Brandner, P., Güroğlu, B., & Crone, E. A. (2020). I am happy for us: Neural Processing of Vicarious Joy when Winning for Parents versus Strangers. Cognitive, Affective, & Behavioral Neuroscience, 1-14.
Kim, J., & Hong, S. (2016). Influence of Self-reflection, Self-esteem, and Empathy on Happiness Index in Nursing Students. Journal of East-West Nursing Research, 22(2), 113-120.
Medvedev, O. N., Siegert, R. J., Mohamed, A. D., Shepherd, D., Landhuis, E., & Krägeloh, C. U. (2017). The Oxford Happiness Questionnaire: Transformation from an Ordinal to an Interval Measure using Rasch Analysis. Journal of Happiness Studies, 18(5), 1425-1443.
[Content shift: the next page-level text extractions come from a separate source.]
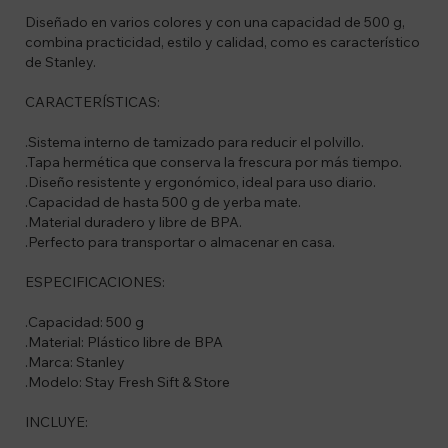
Diseñado en varios colores y con una capacidad de 500 g,
combina practicidad, estilo y calidad, como es característico
de Stanley.
CARACTERÍSTICAS:
.Sistema interno de tamizado para reducir el polvillo.
.Tapa hermética que conserva la frescura por más tiempo.
.Diseño resistente y ergonómico, ideal para uso diario.
.Capacidad de hasta 500 g de yerba mate.
.Material duradero y libre de BPA.
.Perfecto para transportar o almacenar en casa.
ESPECIFICACIONES:
.Capacidad: 500 g
.Material: Plástico libre de BPA
.Marca: Stanley
.Modelo: Stay Fresh Sift & Store
INCLUYE: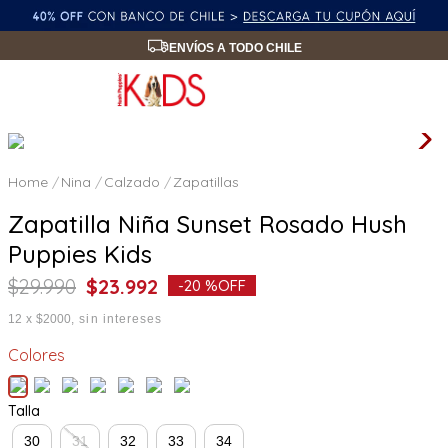
ENVÍOS A TODO CHILE
Nina
Calzado
Zapatillas
Zapatilla Niña Sunset Rosado Hush
Puppies Kids
$
29
.
990
$
23
.
992
-
20 %
OFF
12
x
$2000
sin intereses
Colores
Talla
30
31
32
33
34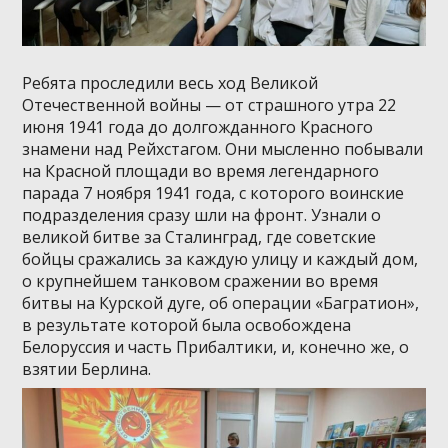
Ребята проследили весь ход Великой
Отечественной войны — от страшного утра 22
июня 1941 года до долгожданного Красного
знамени над Рейхстагом. Они мысленно побывали
на Красной площади во время легендарного
парада 7 ноября 1941 года, с которого воинские
подразделения сразу шли на фронт. Узнали о
великой битве за Сталинград, где советские
бойцы сражались за каждую улицу и каждый дом,
о крупнейшем танковом сражении во время
битвы на Курской дуге, об операции «Багратион»,
в результате которой была освобождена
Белоруссия и часть Прибалтики, и, конечно же, о
взятии Берлина.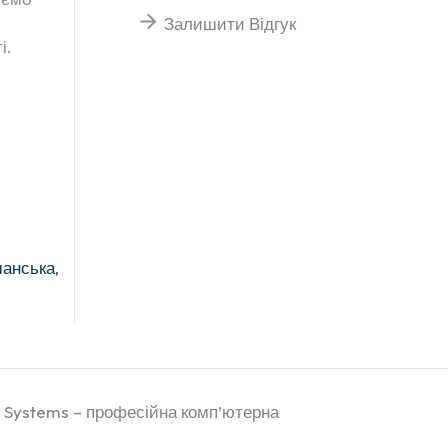
Залишити Відгук
і.
шанська,
 Systems
– професійна комп’ютерна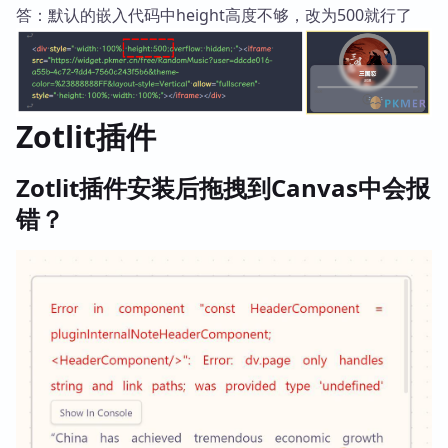
答：默认的嵌入代码中height高度不够，改为500就行了
Zotlit插件
Zotlit插件安装后拖拽到Canvas中会报
错？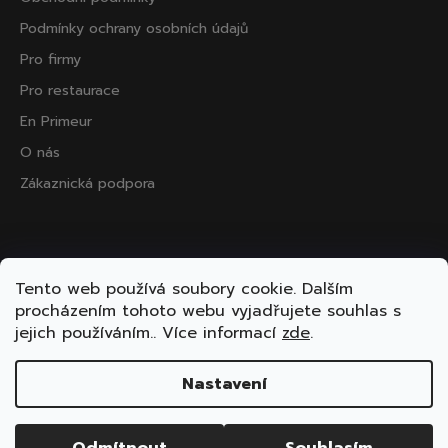
Podmínky ochrany osobních údajů
Pro firmy
Pro restaurace
En Primeur
O nás
Zákaznická podpora
Přijímáme online platby
Tento web používá soubory cookie. Dalším
procházením tohoto webu vyjadřujete souhlas s
jejich používáním.. Více informací
zde
.
Nastavení
Vytvořil Shoptet
Copyright 2026
ooo.wine
. Všechna práva vyhrazena.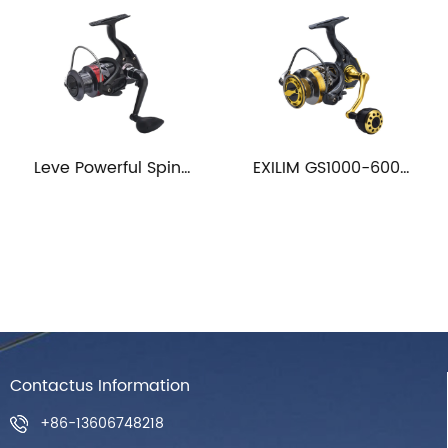
Leve Powerful Spinning Fishing Reel
EXILIM GS1000-6000 Metallum Wire Cup Fishing Spinning Reel
Contactus Information
+86-13606748218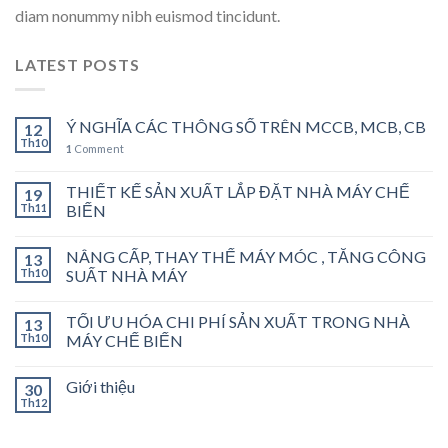
diam nonummy nibh euismod tincidunt.
LATEST POSTS
Ý NGHĨA CÁC THÔNG SỐ TRÊN MCCB, MCB, CB
12
Th10
1
Comment
THIẾT KẾ SẢN XUẤT LẮP ĐẶT NHÀ MÁY CHẾ
19
Th11
BIẾN
NÂNG CẤP, THAY THẾ MÁY MÓC , TĂNG CÔNG
13
Th10
SUẤT NHÀ MÁY
TỐI ƯU HÓA CHI PHÍ SẢN XUẤT TRONG NHÀ
13
Th10
MÁY CHẾ BIẾN
Giới thiệu
30
Th12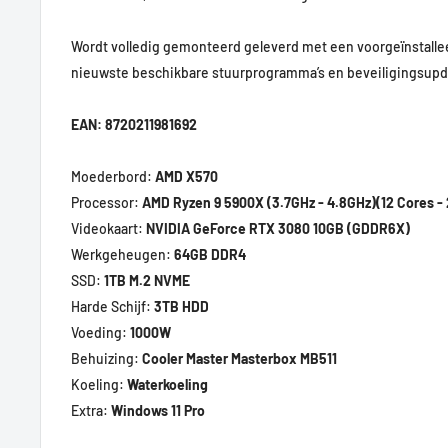
Wordt volledig gemonteerd geleverd met een voorgeïnstalle
nieuwste beschikbare stuurprogramma’s en beveiligingsup
EAN: 8720211981692
Moederbord:
AMD X570
Processor:
AMD Ryzen 9 5900X (3.7GHz - 4.8GHz)(12 Cores -
Videokaart:
NVIDIA GeForce RTX 3080 10GB (GDDR6X)
Werkgeheugen:
64GB DDR4
SSD:
1TB M.2 NVME
Harde Schijf:
3
TB HDD
Voeding:
1000W
Behuizing:
Cooler Master Masterbox MB511
Koeling:
Waterkoeling
Extra:
Windows 11 Pro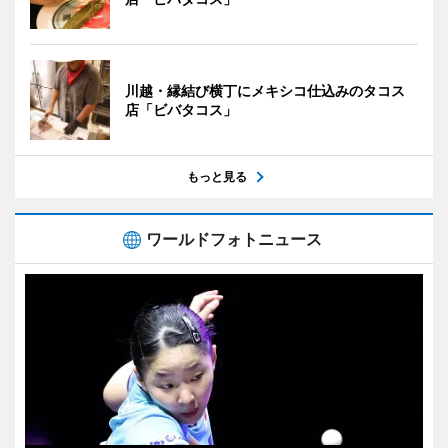
川越・縁結び横丁にメキシコ仕込みのタコス
店「ビバタコス」
もっと見る
ワールドフォトニュース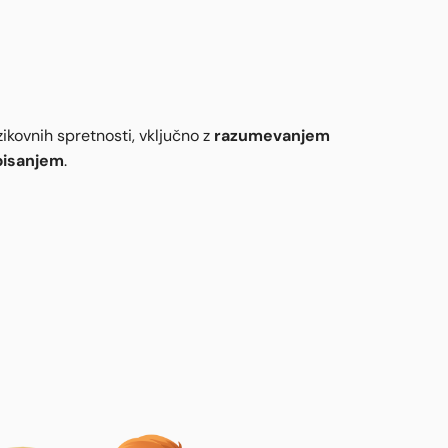
razumevanjem
ikovnih spretnosti, vključno z
pisanjem
.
Quoidbach, J., Taquet, M., Desseilles, M., de Montjoye, Y. A., & Gross, J. J. (2019). Happiness and Social Behavior. Psychological Science, 30(8), 1111-1122.
Shi, L., Sun, J., Wu, X., Wei, D., Chen, Q., Yang, W., … & Qiu, J. (2018). Brain Networks of Happiness: Dynamic Functional Connectivity among the Default, Cognitive and Salience Networks Relates to Subjective Well-being. Social Cognitive and Affective Neuroscience, 13(8), 851-862.
White, S. C. (2017). Relational Wellbeing: Re-centring the Politics of Happiness, Policy and the self. Policy & Politics, 45(2), 121-136.
Oxford Happiness Questionnaire was developed by psychologists Michael Argyle and Peter Hills at Oxford University. It gives a good snapshot of one’s level of happiness.